In his freshman year, Dowtin played in 13 games in which he recorded 17 tackles and a forced fumble.

In his sophomore year, he played in 11 games and started 4 of them in which he recorded 57 tackles and 2 sacks. On September 5, 2009, in the season opener against Oklahoma State, Dowtin recorded 8 tackles but Georgia lost the game 24-10. On September 12, in a game against South Carolina, he recorded 6 tackles helping Georgia win 41-37. On September 19, he recorded 3 tackles and a pass deflection against Arkansas as Georgia won the game 52-41. In 2009, he was selected for the Col. Robert L. Jackson Family Scholarship.

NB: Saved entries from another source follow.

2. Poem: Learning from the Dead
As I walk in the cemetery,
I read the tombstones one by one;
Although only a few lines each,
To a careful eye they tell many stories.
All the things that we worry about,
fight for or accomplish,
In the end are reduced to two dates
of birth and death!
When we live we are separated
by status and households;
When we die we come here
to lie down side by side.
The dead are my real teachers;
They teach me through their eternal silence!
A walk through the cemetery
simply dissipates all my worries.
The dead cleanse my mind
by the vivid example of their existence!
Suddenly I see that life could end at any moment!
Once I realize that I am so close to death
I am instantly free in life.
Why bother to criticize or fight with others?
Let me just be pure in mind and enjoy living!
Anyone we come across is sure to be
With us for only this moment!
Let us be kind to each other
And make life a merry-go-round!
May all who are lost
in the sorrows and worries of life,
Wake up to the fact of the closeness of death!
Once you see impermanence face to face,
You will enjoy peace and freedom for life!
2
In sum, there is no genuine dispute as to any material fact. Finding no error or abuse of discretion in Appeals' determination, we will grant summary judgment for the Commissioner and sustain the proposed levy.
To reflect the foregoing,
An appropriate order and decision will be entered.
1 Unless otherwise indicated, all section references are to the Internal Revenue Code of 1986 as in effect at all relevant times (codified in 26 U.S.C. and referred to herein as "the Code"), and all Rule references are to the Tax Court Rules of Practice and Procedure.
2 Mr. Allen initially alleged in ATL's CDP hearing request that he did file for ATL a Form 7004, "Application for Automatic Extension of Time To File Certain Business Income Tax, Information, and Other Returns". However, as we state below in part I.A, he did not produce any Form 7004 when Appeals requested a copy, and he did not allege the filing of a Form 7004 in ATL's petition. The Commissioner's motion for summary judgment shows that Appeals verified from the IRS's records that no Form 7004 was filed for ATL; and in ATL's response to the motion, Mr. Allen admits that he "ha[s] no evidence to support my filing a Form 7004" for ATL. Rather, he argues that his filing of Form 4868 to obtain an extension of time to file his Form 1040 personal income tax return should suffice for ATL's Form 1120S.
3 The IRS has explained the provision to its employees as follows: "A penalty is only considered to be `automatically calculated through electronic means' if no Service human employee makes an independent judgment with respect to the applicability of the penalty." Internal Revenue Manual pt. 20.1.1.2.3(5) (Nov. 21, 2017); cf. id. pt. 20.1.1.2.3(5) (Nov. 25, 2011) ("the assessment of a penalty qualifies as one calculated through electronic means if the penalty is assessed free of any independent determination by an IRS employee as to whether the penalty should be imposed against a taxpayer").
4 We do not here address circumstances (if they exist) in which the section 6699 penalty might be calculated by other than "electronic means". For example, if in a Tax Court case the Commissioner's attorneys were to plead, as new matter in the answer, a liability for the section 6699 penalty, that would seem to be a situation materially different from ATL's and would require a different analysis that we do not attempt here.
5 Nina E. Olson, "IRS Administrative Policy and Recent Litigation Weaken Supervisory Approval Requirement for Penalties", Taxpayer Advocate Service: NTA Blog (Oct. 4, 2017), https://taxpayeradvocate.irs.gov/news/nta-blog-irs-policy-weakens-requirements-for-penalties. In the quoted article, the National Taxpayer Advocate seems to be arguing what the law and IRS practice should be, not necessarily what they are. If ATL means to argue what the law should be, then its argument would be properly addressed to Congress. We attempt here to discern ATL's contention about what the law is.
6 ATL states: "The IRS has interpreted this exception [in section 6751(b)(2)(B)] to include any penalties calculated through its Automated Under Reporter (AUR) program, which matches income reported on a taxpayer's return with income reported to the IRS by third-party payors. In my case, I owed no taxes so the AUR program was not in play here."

In his junior year, Dowtin played in 11 games and started 2 games in which he recorded 57 tackles, 1.5 sacks and an interception for the season. He was a recipient of the Robert P. "Yunk" Ludwig Football Scholarship. On September 4, 2010, in a regular season game against Louisiana-Lafayette, Dowtin recorded 4 tackles as Georgia won by the score of 55-7. On September 11, he recorded 4 tackles against No. 24 ranked South Carolina but Georgia lost the game 17-6. On October 2, in a game against Colorado, Dowtin recorded 4 tackles, one sack and an interception but Georgia lost the game 29-27. On October 9, he recorded 3 tackles and 0.5 sack against Tennessee as Georgia won 41-14. On October 30, he had 10 tackles against Florida but the Georgia lost in overtime 34-31. On November 13, in a regular season game against No. 2 ranked Auburn, he recorded 10 tackles but Georgia lost 49-31.

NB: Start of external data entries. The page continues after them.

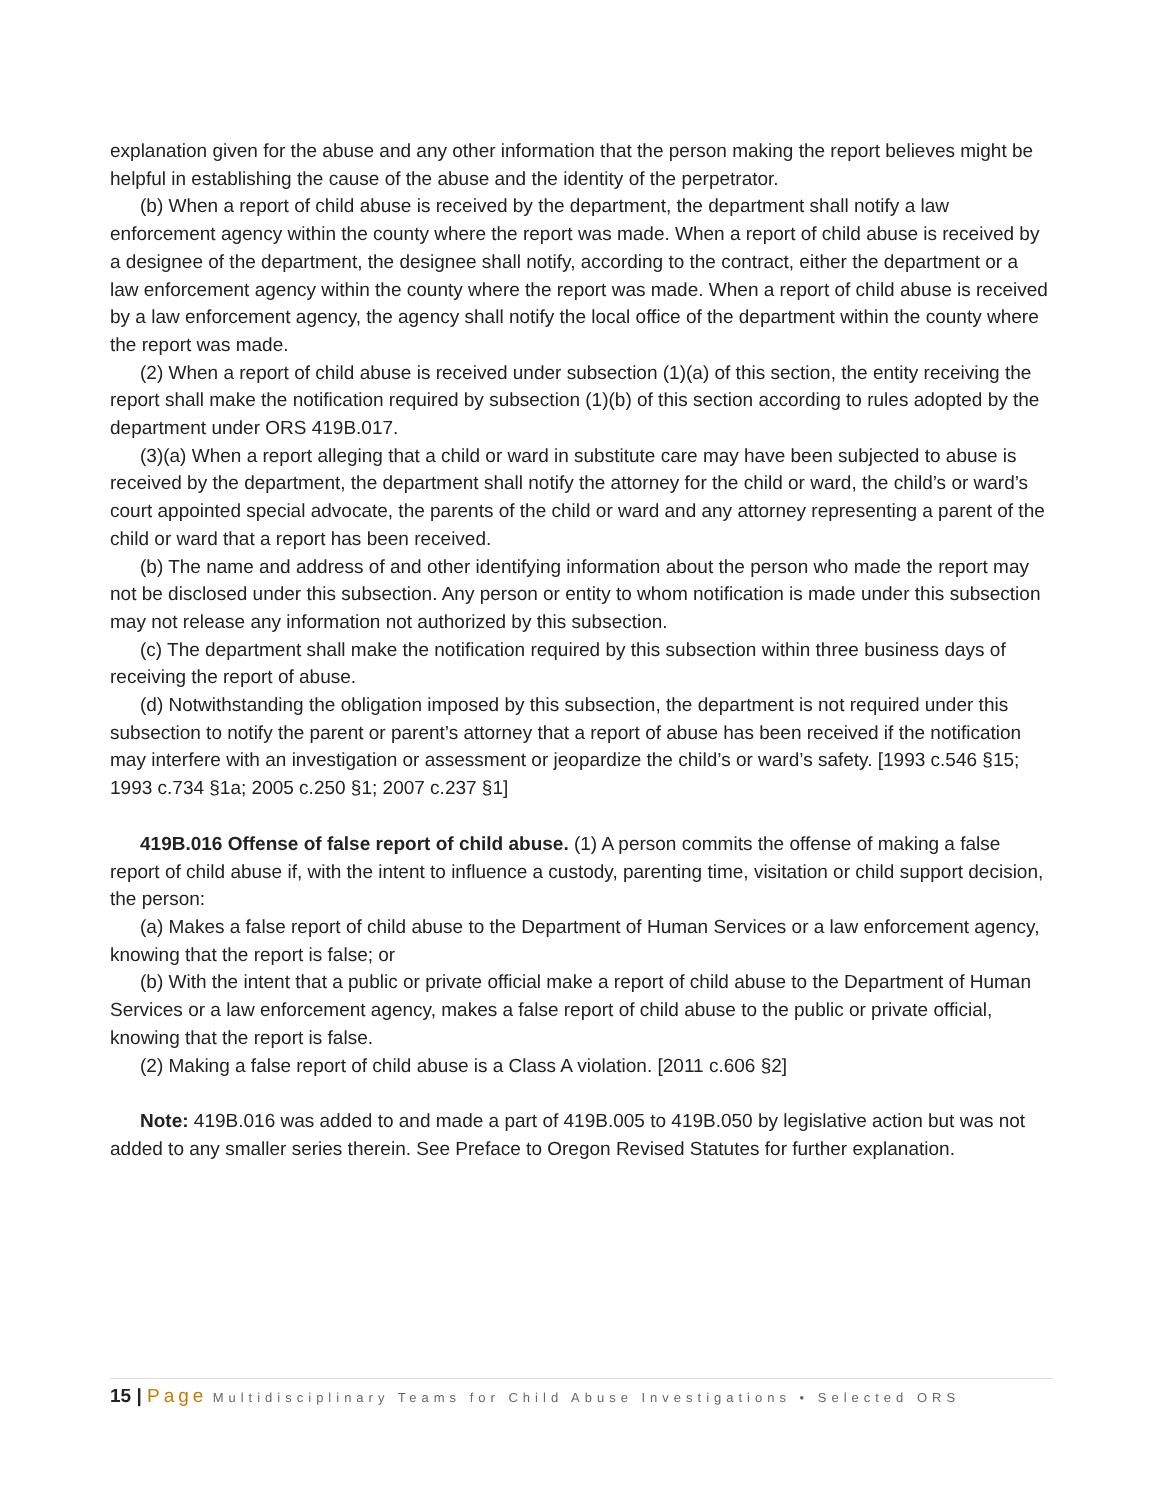explanation given for the abuse and any other information that the person making the report believes might be helpful in establishing the cause of the abuse and the identity of the perpetrator.
(b) When a report of child abuse is received by the department, the department shall notify a law enforcement agency within the county where the report was made. When a report of child abuse is received by a designee of the department, the designee shall notify, according to the contract, either the department or a law enforcement agency within the county where the report was made. When a report of child abuse is received by a law enforcement agency, the agency shall notify the local office of the department within the county where the report was made.
(2) When a report of child abuse is received under subsection (1)(a) of this section, the entity receiving the report shall make the notification required by subsection (1)(b) of this section according to rules adopted by the department under ORS 419B.017.
(3)(a) When a report alleging that a child or ward in substitute care may have been subjected to abuse is received by the department, the department shall notify the attorney for the child or ward, the child’s or ward’s court appointed special advocate, the parents of the child or ward and any attorney representing a parent of the child or ward that a report has been received.
(b) The name and address of and other identifying information about the person who made the report may not be disclosed under this subsection. Any person or entity to whom notification is made under this subsection may not release any information not authorized by this subsection.
(c) The department shall make the notification required by this subsection within three business days of receiving the report of abuse.
(d) Notwithstanding the obligation imposed by this subsection, the department is not required under this subsection to notify the parent or parent’s attorney that a report of abuse has been received if the notification may interfere with an investigation or assessment or jeopardize the child’s or ward’s safety. [1993 c.546 §15; 1993 c.734 §1a; 2005 c.250 §1; 2007 c.237 §1]
419B.016 Offense of false report of child abuse. (1) A person commits the offense of making a false report of child abuse if, with the intent to influence a custody, parenting time, visitation or child support decision, the person:
(a) Makes a false report of child abuse to the Department of Human Services or a law enforcement agency, knowing that the report is false; or
(b) With the intent that a public or private official make a report of child abuse to the Department of Human Services or a law enforcement agency, makes a false report of child abuse to the public or private official, knowing that the report is false.
(2) Making a false report of child abuse is a Class A violation. [2011 c.606 §2]
Note: 419B.016 was added to and made a part of 419B.005 to 419B.050 by legislative action but was not added to any smaller series therein. See Preface to Oregon Revised Statutes for further explanation.
15 | Page Multidisciplinary Teams for Child Abuse Investigations • Selected ORS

In his senior year, he played at North Alabama. On September 1, he had 9 tackles, a forced fumble and an interception against Central Oklahoma contributing to North Alabama's 31-10 win. On September 10, he had 3 tackles and a half sack against Glenville State helping North Alabama win the game 48-21. On September 17, he had a team leading 10 tackles, 2 forced fumbles, a sack, a pass deflection against Abilene Christian. On November 12, in a game against Valdosta State, he had 10 tackles, 2 sacks and a forced fumble helping North Alabama win the game 30-23. He was named Defensive Player of the Week twice (9/5/2011, November 14, 2011).

==Professional career==

===New York Jets===
On April 30, 2012, Dowtin signed with the New York Jets as an undrafted free agent. On August 31, Dowtin was released on the day of final roster cuts. On September 1, Dowtin re-signed with the team to join the practice squad. On October 17, Dowtin was promoted to the active roster after the team released John Conner with an injury settlement. On October 21, he made his NFL debut against the New England Patriots. On November 2, Dowtin was fined $15,750 for unnecessary roughness on Miami Dolphins quarterback Matt Moore. On November 20, 2012, Dowtin was waived.

===Philadelphia Eagles===
Dowtin was signed to the Philadelphia Eagles' practice squad on December 24, 2012. He was released from his contract on April 11, 2013.

===Buffalo Bills===
Dowtin was claimed off waivers by the Buffalo Bills on April 12, 2013. On October 8, 2013, he was released.

===New York Giants===
On November 13, 2013, Dowtin was signed to the New York Giants' practice squad. On March 12, 2014, Dowtin was waived by the Giants.

===Seattle Seahawks===
Dowtin signed with the Seattle Seahawks on August 1, 2014. He was released on August 27, 2014.

===Toronto Argonauts===
On October 7, 2014, Dowtin was signed to the practice roster of the Toronto Argonauts. He played in one game during the 2014 season, posting one sack and one tackle. He was released by the Argonauts on November 11, 2014.